Chama-se mais uma vez a atenção para o sarrabulho que eclodiu aqui no começo de novembro passado, quando o Tribunal Regional Eleitoral (TRE) cassou os mandatos do governador Ivo Cassol e do seu vice João Cahulla (PPS). Na ocasião, como manda a legislação e como é o entendimento até agora consensual do seu texto, convocou-se nova eleição – direta - para um mês depois (entre 20 e 40 dias, pelo texto da lei). Fosse hoje, o próprio TRE já teria especificado na sentença o caráter representativo do novo pleito.
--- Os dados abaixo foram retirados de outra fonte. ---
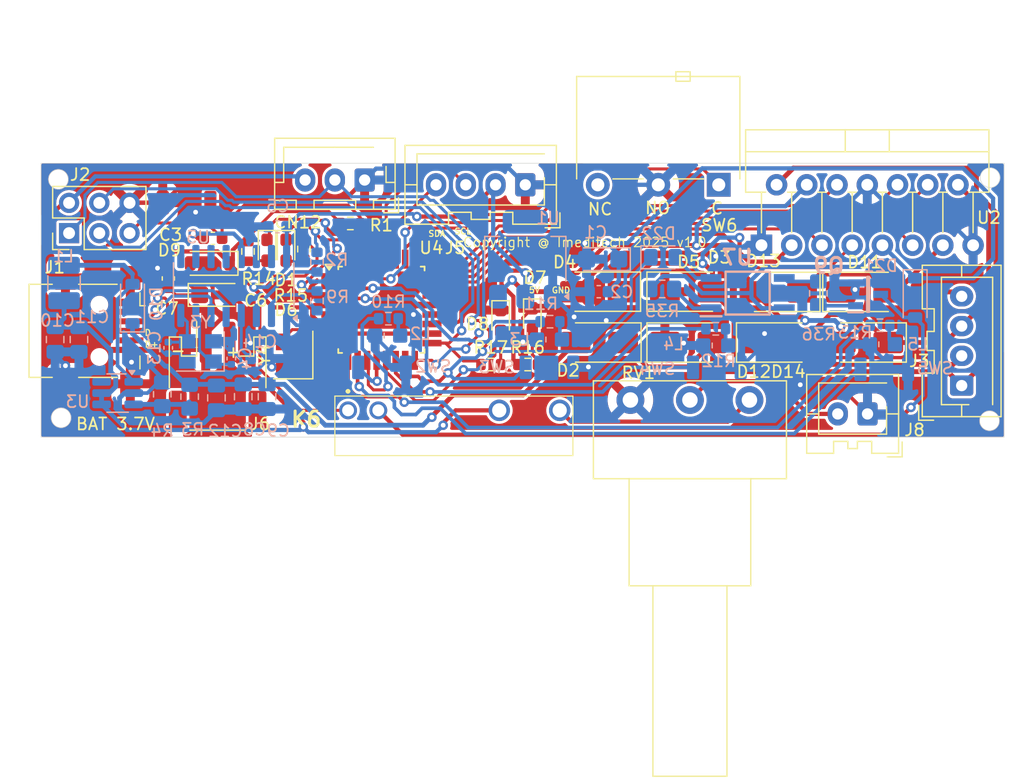
<source format=kicad_pcb>
(kicad_pcb
	(version 20241229)
	(generator "pcbnew")
	(generator_version "9.0")
	(general
		(thickness 1.6)
		(legacy_teardrops no)
	)
	(paper "A4")
	(layers
		(0 "F.Cu" signal)
		(2 "B.Cu" signal)
		(9 "F.Adhes" user "F.Adhesive")
		(11 "B.Adhes" user "B.Adhesive")
		(13 "F.Paste" user)
		(15 "B.Paste" user)
		(5 "F.SilkS" user "F.Silkscreen")
		(7 "B.SilkS" user "B.Silkscreen")
		(1 "F.Mask" user)
		(3 "B.Mask" user)
		(17 "Dwgs.User" user "User.Drawings")
		(19 "Cmts.User" user "User.Comments")
		(21 "Eco1.User" user "User.Eco1")
		(23 "Eco2.User" user "User.Eco2")
		(25 "Edge.Cuts" user)
		(27 "Margin" user)
		(31 "F.CrtYd" user "F.Courtyard")
		(29 "B.CrtYd" user "B.Courtyard")
		(35 "F.Fab" user)
		(33 "B.Fab" user)
		(39 "User.1" user)
		(41 "User.2" user)
		(43 "User.3" user)
		(45 "User.4" user)
		(47 "User.5" user)
		(49 "User.6" user)
		(51 "User.7" user)
		(53 "User.8" user)
		(55 "User.9" user)
	)
	(setup
		(stackup
			(layer "F.SilkS"
				(type "Top Silk Screen")
			)
			(layer "F.Paste"
				(type "Top Solder Paste")
			)
			(layer "F.Mask"
				(type "Top Solder Mask")
				(thickness 0.01)
			)
			(layer "F.Cu"
				(type "copper")
				(thickness 0.035)
			)
			(layer "dielectric 1"
				(type "core")
				(thickness 1.51)
				(material "FR4")
				(epsilon_r 4.5)
				(loss_tangent 0.02)
			)
			(layer "B.Cu"
				(type "copper")
				(thickness 0.035)
			)
			(layer "B.Mask"
				(type "Bottom Solder Mask")
				(thickness 0.01)
			)
			(layer "B.Paste"
				(type "Bottom Solder Paste")
			)
			(layer "B.SilkS"
				(type "Bottom Silk Screen")
			)
			(copper_finish "None")
			(dielectric_constraints no)
		)
		(pad_to_mask_clearance 0)
		(allow_soldermask_bridges_in_footprints no)
		(tenting front back)
		(pcbplotparams
			(layerselection 0x00000000_00000000_55555555_5755f5ff)
			(plot_on_all_layers_selection 0x00000000_00000000_00000000_00000000)
			(disableapertmacros no)
			(usegerberextensions no)
			(usegerberattributes yes)
			(usegerberadvancedattributes yes)
			(creategerberjobfile yes)
			(dashed_line_dash_ratio 12.000000)
			(dashed_line_gap_ratio 3.000000)
			(svgprecision 6)
			(plotframeref no)
			(mode 1)
			(useauxorigin no)
			(hpglpennumber 1)
			(hpglpenspeed 20)
			(hpglpendiameter 15.000000)
			(pdf_front_fp_property_popups yes)
			(pdf_back_fp_property_popups yes)
			(pdf_metadata yes)
			(pdf_single_document no)
			(dxfpolygonmode yes)
			(dxfimperialunits yes)
			(dxfusepcbnewfont yes)
			(psnegative no)
			(psa4output no)
			(plot_black_and_white yes)
			(sketchpadsonfab no)
			(plotpadnumbers no)
			(hidednponfab no)
			(sketchdnponfab yes)
			(crossoutdnponfab yes)
			(subtractmaskfromsilk no)
			(outputformat 1)
			(mirror no)
			(drillshape 0)
			(scaleselection 1)
			(outputdirectory "00-jlcpcb/")
		)
	)
	(net 0 "")
	(net 1 "GND")
	(net 2 "+5V")
	(net 3 "Net-(U5-V3)")
	(net 4 "+3.7V")
	(net 5 "Net-(D10-A)")
	(net 6 "Net-(D21-A)")
	(net 7 "Net-(D2-K)")
	(net 8 "Net-(D4-K)")
	(net 9 "Net-(D22-A)")
	(net 10 "Net-(L2-Pad1)")
	(net 11 "Net-(R35-Pad1)")
	(net 12 "Net-(R36-Pad1)")
	(net 13 "Net-(Q9-B)")
	(net 14 "unconnected-(SW6-A-Pad3)")
	(net 15 "Net-(D11-A)")
	(net 16 "Net-(D12-A)")
	(net 17 "unconnected-(U3-NC-Pad6)")
	(net 18 "Net-(U3-FB)")
	(net 19 "Net-(L3-Pad1)")
	(net 20 "Net-(L4-Pad1)")
	(net 21 "Net-(L5-Pad1)")
	(net 22 "Net-(J8-Pin_2)")
	(net 23 "Net-(K6-COM)")
	(net 24 "RST")
	(net 25 "DTR")
	(net 26 "unconnected-(U4-AREF-Pad20)")
	(net 27 "Net-(D9-A)")
	(net 28 "VIN")
	(net 29 "RX0")
	(net 30 "Net-(D1-A)")
	(net 31 "Net-(D6-A)")
	(net 32 "TX1")
	(net 33 "Net-(D7-A)")
	(net 34 "Net-(D8-A)")
	(net 35 "D-")
	(net 36 "D+")
	(net 37 "unconnected-(J1-ID-Pad4)")
	(net 38 "D11")
	(net 39 "D12")
	(net 40 "D13")
	(net 41 "A4")
	(net 42 "A5")
	(net 43 "Net-(U5-RXD)")
	(net 44 "Net-(U5-TXD)")
	(net 45 "A0")
	(net 46 "A3")
	(net 47 "A1")
	(net 48 "A2")
	(net 49 "D3")
	(net 50 "/Micro_switch")
	(net 51 "XTAL1")
	(net 52 "A6")
	(net 53 "XTAL2")
	(net 54 "XO")
	(net 55 "unconnected-(U5-~{RI}-Pad11)")
	(net 56 "unconnected-(U5-~{DSR}-Pad10)")
	(net 57 "unconnected-(U5-~{CTS}-Pad9)")
	(net 58 "XI")
	(net 59 "unconnected-(U5-~{RTS}-Pad14)")
	(net 60 "unconnected-(U5-~{DCD}-Pad12)")
	(net 61 "unconnected-(U5-R232-Pad15)")
	(net 62 "D8")
	(net 63 "D10")
	(net 64 "D4")
	(net 65 "/IN1")
	(net 66 "/PullBack")
	(net 67 "/LED1")
	(net 68 "/power")
	(net 69 "/LED4")
	(footprint "LED_SMD:LED_0603_1608Metric_Pad1.05x0.95mm_HandSolder" (layer "F.Cu") (at 106.4 115.5 -90))
	(footprint "Diode_SMD:D_SMA" (layer "F.Cu") (at 132.7175 123.25 180))
	(footprint "Resistor_SMD:R_0603_1608Metric" (layer "F.Cu") (at 107.9 115.4 -90))
	(footprint "Connector_PinHeader_2.54mm:PinHeader_2x03_P2.54mm_Vertical" (layer "F.Cu") (at 88.17 114.06 90))
	(footprint "Button_Switch_THT:SW_XKB_DM1-16UD-1" (layer "F.Cu") (at 142.75 110))
	(footprint "Resistor_SMD:R_0603_1608Metric" (layer "F.Cu") (at 126.7 125.1))
	(footprint "Diode_SMD:D_SMA" (layer "F.Cu") (at 147.75 123.25))
	(footprint "Connector_JST:JST_PH_S2B-PH-SM4-TB_1x02-1MP_P2.00mm_Horizontal" (layer "F.Cu") (at 100.65 126.1))
	(footprint "Connector_JST:JST_XH_B3B-XH-AM_1x03_P2.50mm_Vertical" (layer "F.Cu") (at 113 109.6 180))
	(footprint "Diode_SMD:D_SMA" (layer "F.Cu") (at 140.228333 123.25))
	(footprint "Diode_SMD:D_SMA" (layer "F.Cu") (at 140.228333 118.98))
	(footprint "Diode_SMD:D_SMA" (layer "F.Cu") (at 147.75 119 180))
	(footprint "Package_QFP:TQFP-32_7x7mm_P0.8mm" (layer "F.Cu") (at 114.41 120.5))
	(footprint "Connector_JST:JST_XA_B02B-XASK-1-A_1x02_P2.50mm_Vertical" (layer "F.Cu") (at 155.25 129.25 180))
	(footprint "Capacitor_Tantalum_SMD:CP_EIA-3216-10_Kemet-I" (layer "F.Cu") (at 100.5 119.25))
	(footprint "Diode_SMD:D_SMA" (layer "F.Cu") (at 155 123.25 180))
	(footprint "Connector_JST:JST_XA_B04B-XASK-1-A_1x04_P2.50mm_Vertical" (layer "F.Cu") (at 163.16 126.87 90))
	(footprint "Crystal:Crystal_SMD_3225-4Pin_3.2x2.5mm" (layer "F.Cu") (at 107 124.3 90))
	(footprint "LED_SMD:LED_0603_1608Metric_Pad1.05x0.95mm_HandSolder" (layer "F.Cu") (at 124.43 121.4 -90))
	(footprint "Diode_SMD:D_SMA" (layer "F.Cu") (at 155 119))
	(footprint "APAN3105:APAN3105" (layer "F.Cu") (at 111.61 128.95))
	(footprint "Resistor_SMD:R_0603_1608Metric" (layer "F.Cu") (at 111.8 113.25))
	(footprint "Connector_JST:JST_XA_B04B-XASK-1-A_1x04_P2.50mm_Vertical" (layer "F.Cu") (at 126.5 110 180))
	(footprint "Resistor_SMD:R_0603_1608Metric" (layer "F.Cu") (at 123.6 125.1))
	(footprint "Connector_USB:USB_Mini-B_Lumberg_2486_01_Horizontal" (layer "F.Cu") (at 90.715 122.27 -90))
	(footprint "Capacitor_SMD:C_0603_1608Metric" (layer "F.Cu") (at 100.25 114.5 180))
	(footprint "LED_SMD:LED_0603_1608Metric_Pad1.05x0.95mm_HandSolder" (layer "F.Cu") (at 104.8 115.5 -90))
	(footprint "NanoV3.3:SW_SPST_3.9x2.9mm" (layer "F.Cu") (at 100.04 111.5 180))
	(footprint "Diode_SMD:D_SOD-123" (layer "F.Cu") (at 100 116.6 180))
	(footprint "Capacitor_SMD:C_0603_1608Metric" (layer "F.Cu") (at 96.51 117.87 90))
	(footprint "L298:TO-220-15_P2.54x2.54mm_StaggerOdd_Lead4.58mm_Vertical" (layer "F.Cu") (at 146.34 115.08))
	(footprint "LED_SMD:LED_0603_1608Metric_Pad1.05x0.95mm_HandSolder" (layer "F.Cu") (at 127.09 121.25 -90))
	(footprint "Diode_SMD:D_SMA" (layer "F.Cu") (at 132.6725 118.98 180))
	(footprint "Resistor_SMD:R_0603_1608Metric" (layer "F.Cu") (at 103.2 115.6 -90))
	(footprint "Potentiometer_THT:Potentiometer_Piher_PC-16_Single_Horizontal"
		(layer "F.Cu")
		(uuid "fe238785-bb73-42a9-b8b9-ff2766ff7c6e")
		(at 135.33 128.08 -90)
		(descr "Potentiometer, h
... [620667 chars truncated]
</source>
Na verdade, o texto constitucional trazido no artigo 81 da Carta Magna, em nenhum aspecto consagra a possibilidade de o vencido vir a ocupar o cargo decorrente de vacância, mesmo em eleições realizadas em segundo turno – como ocorreu na PB e no MA -, por faltar-lhe a necessária legitimidade estabelecida pela obtenção da maioria dos votos válidos. É o que diz a letra fria da lei, não obstante o poder discricionário dos juízes ter permitido a aplicação da exceção aos segundos colocados na PB e no MA. Por isso mesmo é que o STF está sendo provocado. Quer dizer, se nas circunstâncias em que uma eleição foi decidida no segundo turno a letra seca da lei, em sua aplicação geral, já elimina o segundo colocado, no caso do pleito elucidado na primeira etapa não há esforço de hermenêutica que seja capaz de tirá-lo da tumba.
Assim, em vez de descabelarem-se, os “cassolboys” deveriam, na verdade, exultar. Na hipótese de cassação de Cassol, um deles, necessariamente, será o novo inquilino do Palácio Presidente Vargas até o final de 2010 – com a possibilidade de postular uma prorrogação dessa estadia por mais quatro anos.